Where's Obama's AIDS Strategy?
Dr. Helene Gayle, the head of the President's Advisory Council on HIV/AIDS (PACHA), responded to my concerns regarding a news release about new council members, and the omission of identifying persons with AIDS (PWAs) serving on it. From Dr. Gayle:
Thanks for that. There are several members who are PWA. We can figure out how to make that more evident. [...] BTW, about a third of the members are PWAs. In one of the releases, I believe that was noted.
I've seen only this release from Health & Human Services, which does mention that persons living with HIV are PACHA members, and this is stated in the opening paragraph, but none of the PWA members of PACHA are identified as such in their short bios.

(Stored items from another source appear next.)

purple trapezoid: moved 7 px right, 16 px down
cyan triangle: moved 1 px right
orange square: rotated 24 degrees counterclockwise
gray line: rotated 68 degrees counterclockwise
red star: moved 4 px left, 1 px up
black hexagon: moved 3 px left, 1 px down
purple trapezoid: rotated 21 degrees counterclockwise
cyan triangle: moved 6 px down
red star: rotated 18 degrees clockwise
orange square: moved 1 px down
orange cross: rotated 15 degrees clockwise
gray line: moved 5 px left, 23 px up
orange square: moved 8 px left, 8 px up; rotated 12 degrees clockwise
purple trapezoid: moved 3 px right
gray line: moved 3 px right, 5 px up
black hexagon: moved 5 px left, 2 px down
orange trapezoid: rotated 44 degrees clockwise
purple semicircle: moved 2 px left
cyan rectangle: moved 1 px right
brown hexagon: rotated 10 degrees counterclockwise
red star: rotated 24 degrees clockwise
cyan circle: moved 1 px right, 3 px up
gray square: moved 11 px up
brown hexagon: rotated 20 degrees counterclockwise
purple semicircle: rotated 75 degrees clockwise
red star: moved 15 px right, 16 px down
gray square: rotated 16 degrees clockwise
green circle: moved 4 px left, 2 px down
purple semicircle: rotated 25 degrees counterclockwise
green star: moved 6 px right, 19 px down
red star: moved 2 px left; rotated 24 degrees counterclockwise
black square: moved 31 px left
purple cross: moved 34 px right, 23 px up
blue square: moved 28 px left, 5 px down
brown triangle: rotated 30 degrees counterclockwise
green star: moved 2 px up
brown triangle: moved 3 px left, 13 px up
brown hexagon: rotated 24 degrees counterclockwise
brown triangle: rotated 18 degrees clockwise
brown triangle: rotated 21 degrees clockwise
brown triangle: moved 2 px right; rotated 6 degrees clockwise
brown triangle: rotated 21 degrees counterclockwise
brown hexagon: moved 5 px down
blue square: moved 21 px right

In my reply to Dr. Gayle I explained that there would be much more buy-in for the council's work and decisions from PWAs, a crucial constituency, if it were clearly spelled out by HHS who is a person living with HIV on PACHA. I'm hopeful that she and HHS will soon make moves to address this oversight.
Also in response to my post yesterday, I was reminded by friends that President Obama's director of the Office of National AIDS Policy, Jeff Crowley, according to a story in the Bay Area Reporter, made a public promise in August about when he would produce a plan:
[H]e has begun work on developing a national HIV/AIDS strategy, due by the end of the year.
It's now well into the new year and Crowley has not delivered that strategy. In a November interview for the Black AIDS Institute's newsletter, Crowley revised when his report would see the light of gay:
A report summarizing major themes across the community discussions, both at the official and unofficial town-hall meetings, and the online Call to Action will be released on the Office of National AIDS Policy website in early 2010.
Here we are with February quickly passing, and still no strategy from Crowley and the White House, and no word on when that strategy is coming out. How much longer must we wait for the Obama administration's blueprint for dealing with AIDS in America?
If a Democratic administration is not ready to put forward a workable national plan for AIDS, after 13 months in office, something is amiss.